[PROVIDED INFORMATION — start]

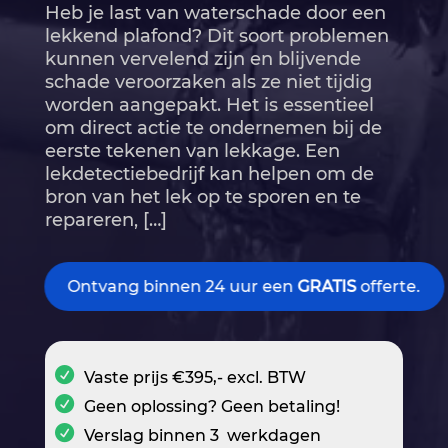
Heb je last van waterschade door een
lekkend plafond? Dit soort problemen
kunnen vervelend zijn en blijvende
schade veroorzaken als ze niet tijdig
worden aangepakt.​ Het is essentieel
om direct actie te ondernemen bij de
eerste tekenen van lekkage.​ Een
lekdetectiebedrijf kan helpen om de
bron van het lek op te sporen en te
repareren, […]
Ontvang binnen 24 uur een
GRATIS
offerte.
Vaste prijs €395,- excl. BTW
Geen oplossing? Geen betaling!
Verslag binnen 3 werkdagen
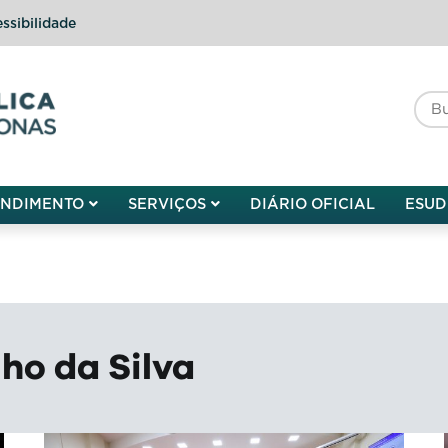
ssibilidade
do do Amazonas
ENDIMENTO
SERVIÇOS
DIÁRIO OFICIAL
ESUD
ho da Silva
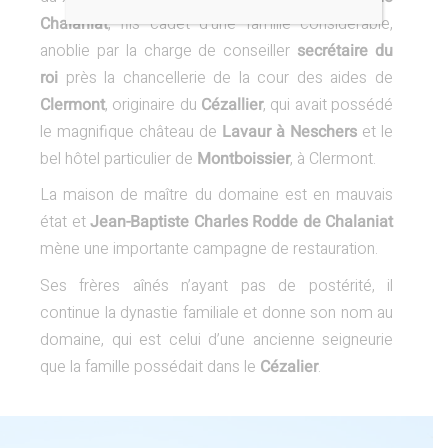
Chalaniat
, fils cadet d’une famille considérable,
anoblie par la charge de conseiller
secrétaire du
roi
près la chancellerie de la cour des aides de
Clermont
, originaire du
Cézallier
, qui avait possédé
le magnifique château de
Lavaur à Neschers
et le
bel hôtel particulier de
Montboissier
, à Clermont.
La maison de maître du domaine est en mauvais
état et
Jean-Baptiste Charles Rodde de Chalaniat
mène une importante campagne de restauration.
Ses frères aînés n’ayant pas de postérité, il
continue la dynastie familiale et donne son nom au
domaine, qui est celui d’une ancienne seigneurie
que la famille possédait dans le
Cézalier
.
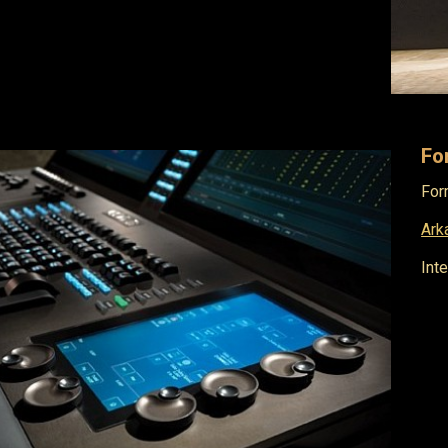
Fo
For
Ark
Int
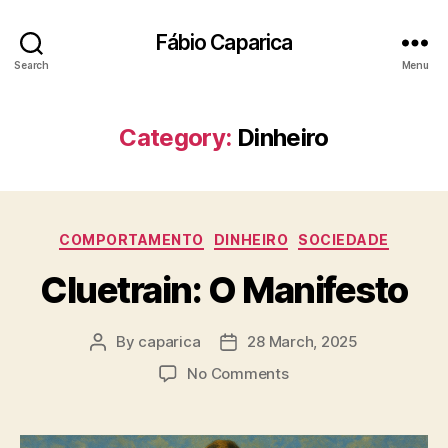
Fábio Caparica
Search
Menu
Category:
Dinheiro
Categories
COMPORTAMENTO
DINHEIRO
SOCIEDADE
Cluetrain: O Manifesto
By
caparica
28 March, 2025
Post
Post
author
date
on
No Comments
Cluetrain:
O
Manifesto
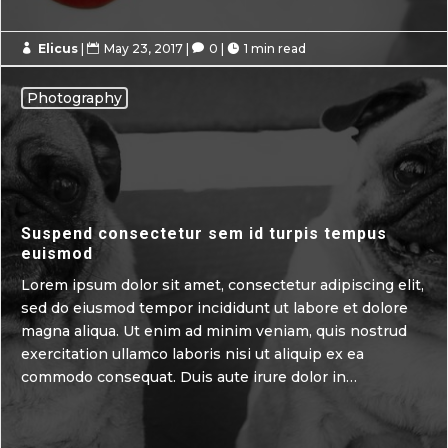
Elicus
|
May 23, 2017
|
0
|
1 min read




Photography
Suspend consectetur sem id turpis tempus
euismod
Lorem ipsum dolor sit amet, consectetur adipiscing elit,
sed do eiusmod tempor incididunt ut labore et dolore
magna aliqua. Ut enim ad minim veniam, quis nostrud
exercitation ullamco laboris nisi ut aliquip ex ea
commodo consequat. Duis aute irure dolor in…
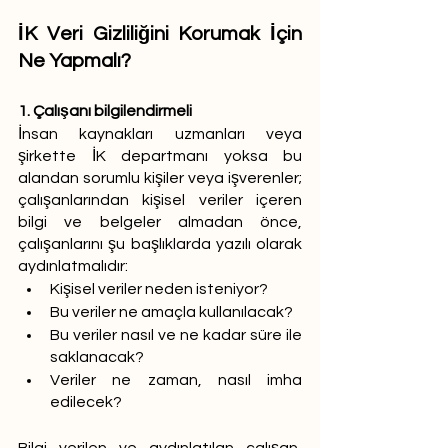
İK Veri Gizliliğini Korumak İçin 
Ne Yapmalı?
1. Çalışanı bilgilendirmeli
İnsan kaynakları uzmanları veya 
şirkette İK departmanı yoksa bu 
alandan sorumlu kişiler veya işverenler; 
çalışanlarından kişisel veriler içeren 
bilgi ve belgeler almadan önce, 
çalışanlarını şu başlıklarda yazılı olarak 
aydınlatmalıdır:
Kişisel veriler neden isteniyor? 
Bu veriler ne amaçla kullanılacak?
Bu veriler nasıl ve ne kadar süre ile 
saklanacak?
Veriler ne zaman, nasıl imha 
edilecek?
Bilgi verilen ve aydınlatılan çalışan, 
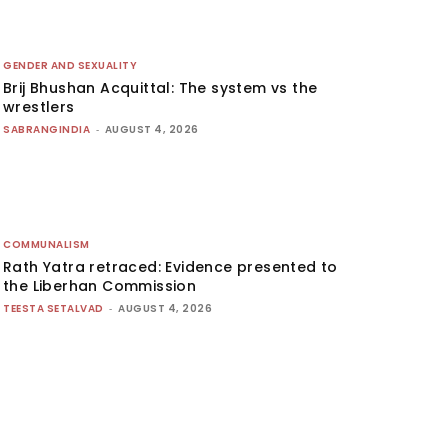
GENDER AND SEXUALITY
Brij Bhushan Acquittal: The system vs the
wrestlers
SABRANGINDIA
-
AUGUST 4, 2026
COMMUNALISM
Rath Yatra retraced: Evidence presented to
the Liberhan Commission
TEESTA SETALVAD
-
AUGUST 4, 2026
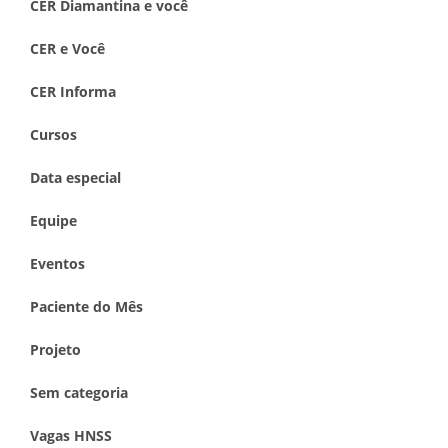
CER Diamantina e você
CER e Você
CER Informa
Cursos
Data especial
Equipe
Eventos
Paciente do Mês
Projeto
Sem categoria
Vagas HNSS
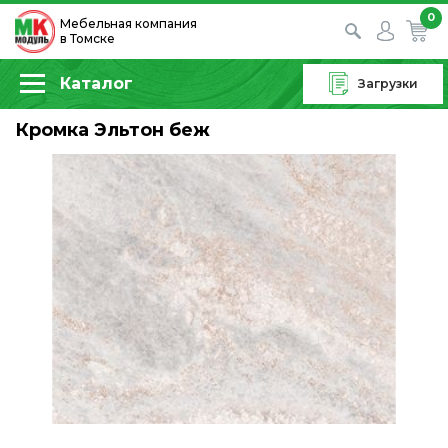
0
Мебельная компания
в Томске
Каталог
Загрузки
Кромка Эльтон беж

[PROVIDED INFORMATION — finish]

WHAT THE TASK REQUIRES
Read through the entries and copy each line in which "consectetur" appears.

ANSWER BELOW
Suspend consectetur sem id turpis tempus
Lorem ipsum dolor sit amet, consectetur adipiscing elit,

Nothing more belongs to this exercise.